*** Opening of Dataset content ***

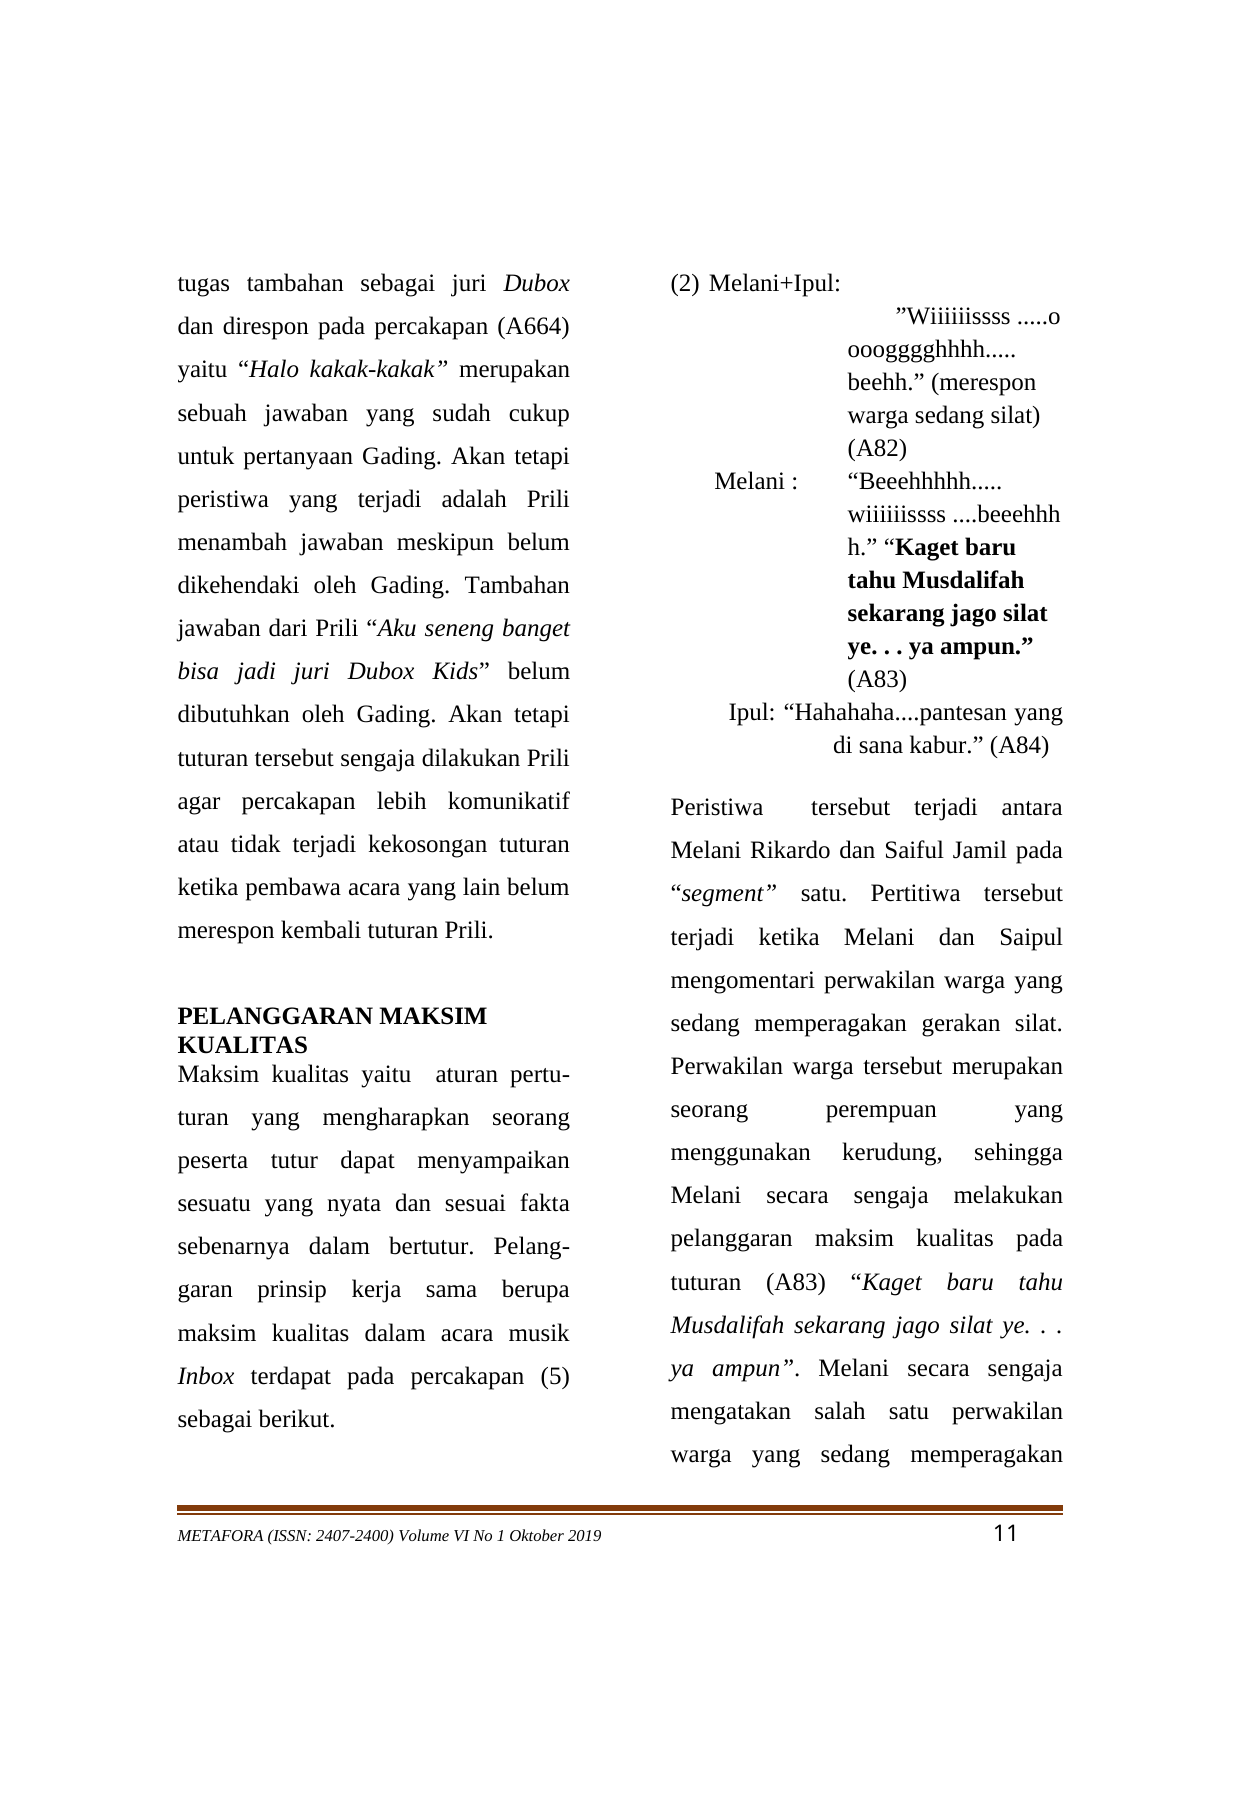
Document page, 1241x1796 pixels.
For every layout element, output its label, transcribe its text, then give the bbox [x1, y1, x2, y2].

text Peristiwa tersebut terjadi antara Melani Rikardo dan Saiful Jamil pada “segment” satu. Pertitiwa tersebut terjadi ketika Melani dan Saipul mengomentari perwakilan warga yang sedang memperagakan gerakan silat. Perwakilan warga tersebut merupakan seorang perempuan yang menggunakan kerudung, sehingga Melani secara sengaja melakukan pelanggaran maksim kualitas pada tuturan (A83) “Kaget baru tahu Musdalifah sekarang jago silat ye. . . ya ampun”. Melani secara sengaja mengatakan salah satu perwakilan warga yang sedang memperagakan gerakan silat sebagai Musdalifah. Padahal sudah jelas faktanya bahwa orang tersebut bukanlah Musdalifah. Peristiwa tuturan tersebut dilakukan oleh Melani untuk menciptakan suasana humor agar penonton tidak jenuh melihat acara tersebut. [670, 792, 1063, 1468]
text Ipul: “Hahahaha....pantesan yang di sana kabur.” (A84) [674, 697, 1063, 759]
text PELANGGARAN MAKSIM KUALITAS [177, 1001, 570, 1059]
text Maksim kualitas yaitu aturan pertuturan yang mengharapkan seorang peserta tutur dapat menyampaikan sesuatu yang nyata dan sesuai fakta sebenarnya dalam bertutur. Pelanggaran prinsip kerja sama berupa maksim kualitas dalam acara musik Inbox terdapat pada percakapan (5) sebagai berikut. [177, 1059, 570, 1433]
text Melani : “Beeehhhhh..... wiiiiiissss ....beeehhhh.” “Kaget baru tahu Musdalifah sekarang jago silat ye. . . ya ampun.” (A83) [689, 466, 1063, 693]
text Peristiwa tersebut terjadi antara Gading Martin dan Prili Latukonsina pada “segment” satu. Peristiwa tersebut terjadi ketika Gading bertanya kepada lawan tuturnya yang mendapat tugas tambahan sebagai juri Dubox dan direspon pada percakapan (A664) yaitu “Halo kakak-kakak” merupakan sebuah jawaban yang sudah cukup untuk pertanyaan Gading. Akan tetapi peristiwa yang terjadi adalah Prili menambah jawaban meskipun belum dikehendaki oleh Gading. Tambahan jawaban dari Prili “Aku seneng banget bisa jadi juri Dubox Kids” belum dibutuhkan oleh Gading. Akan tetapi tuturan tersebut sengaja dilakukan Prili agar percakapan lebih komunikatif atau tidak terjadi kekosongan tuturan ketika pembawa acara yang lain belum merespon kembali tuturan Prili. [177, 268, 570, 944]
list Melani+Ipul: ”Wiiiiiissss .....oooogggghhhh..... beehh.” (merespon warga sedang silat) (A82) [670, 268, 1063, 462]
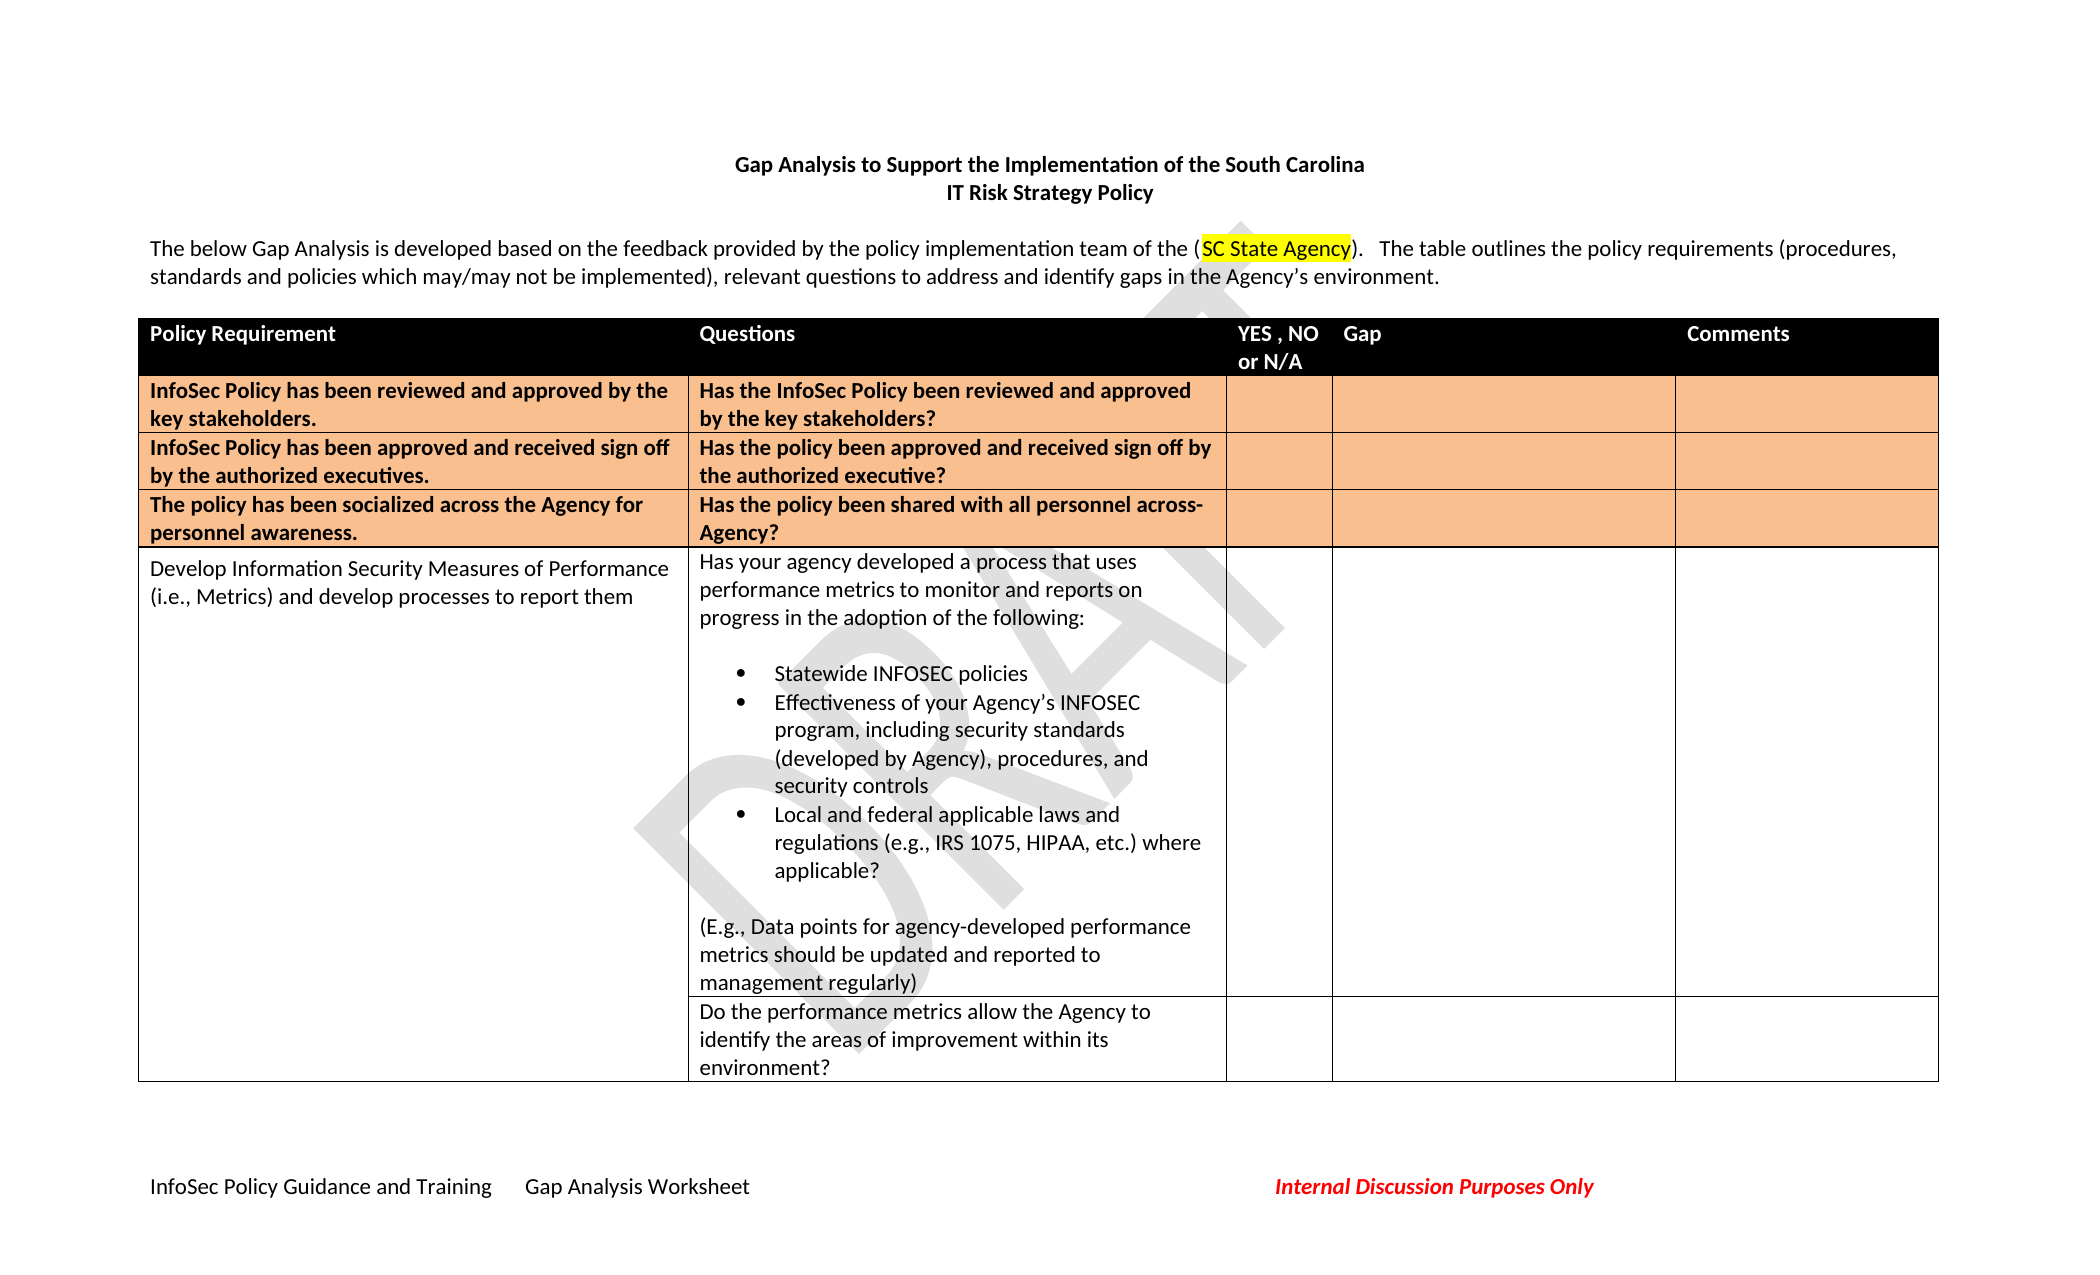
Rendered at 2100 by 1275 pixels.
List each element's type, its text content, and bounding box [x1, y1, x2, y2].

table_cell [1676, 376, 1938, 432]
table_cell [1333, 376, 1675, 432]
table_cell Has the policy been approved and received sign off by the authorized executive? [689, 433, 1226, 489]
table_cell Has the InfoSec Policy been reviewed and approved by the key stakeholders? [689, 376, 1226, 432]
table_cell [1333, 490, 1675, 546]
text IT Risk Strategy Policy [150, 178, 1950, 206]
text The below Gap Analysis is developed based on the feedback provided by the policy implementation team of the (SC State Agency). The table outlines the policy requirements (procedures, standards and policies which may/may not be implemented), relevant questions to address and identify gaps in the Agency’s environment. [150, 234, 1950, 290]
table_cell Develop Information Security Measures of Performance (i.e., Metrics) and develop processes to report them [139, 548, 688, 1081]
table_cell [1333, 997, 1675, 1081]
table_header Policy Requirement [139, 319, 688, 375]
table_cell [1676, 433, 1938, 489]
table_header YES , NO or N/A [1227, 319, 1332, 375]
table_cell The policy has been socialized across the Agency for personnel awareness. [139, 490, 688, 546]
table_cell [1227, 997, 1332, 1081]
table_cell [1676, 490, 1938, 546]
table_cell [1227, 490, 1332, 546]
table_cell [1227, 433, 1332, 489]
table_cell Has the policy been shared with all personnel across-Agency? [689, 490, 1226, 546]
table_cell [1676, 997, 1938, 1081]
table_cell [1227, 548, 1332, 996]
table_cell [1227, 376, 1332, 432]
table_cell Do the performance metrics allow the Agency to identify the areas of improvement within its environment? [689, 997, 1226, 1081]
table_header Questions asset inventory? [689, 319, 1226, 375]
table_cell [1333, 433, 1675, 489]
table_cell InfoSec Policy has been reviewed and approved by the key stakeholders. [139, 376, 688, 432]
table_cell [1333, 548, 1675, 996]
table_cell [1676, 548, 1938, 996]
table_header Gap [1333, 319, 1675, 375]
table_header Comments [1676, 319, 1938, 375]
text Gap Analysis to Support the Implementation of the South Carolina [150, 150, 1950, 178]
table_cell InfoSec Policy has been approved and received sign off by the authorized executives. [139, 433, 688, 489]
table_cell Has your agency developed a process that uses performance metrics to monitor and reports on progress in the adoption of the following: Statewide INFOSEC policies Effectiveness of your Agency’s INFOSEC program, including security standards (developed by Agency), procedures, and security controls Local and federal applicable laws and regulations (e.g., IRS 1075, HIPAA, etc.) where applicable? (E.g., Data points for agency-developed performance metrics should be updated and reported to management regularly) [689, 548, 1226, 996]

*** Close of Dataset content ***

Task directions >> Give only how many lines above hold "policies".

Exercise output >> 2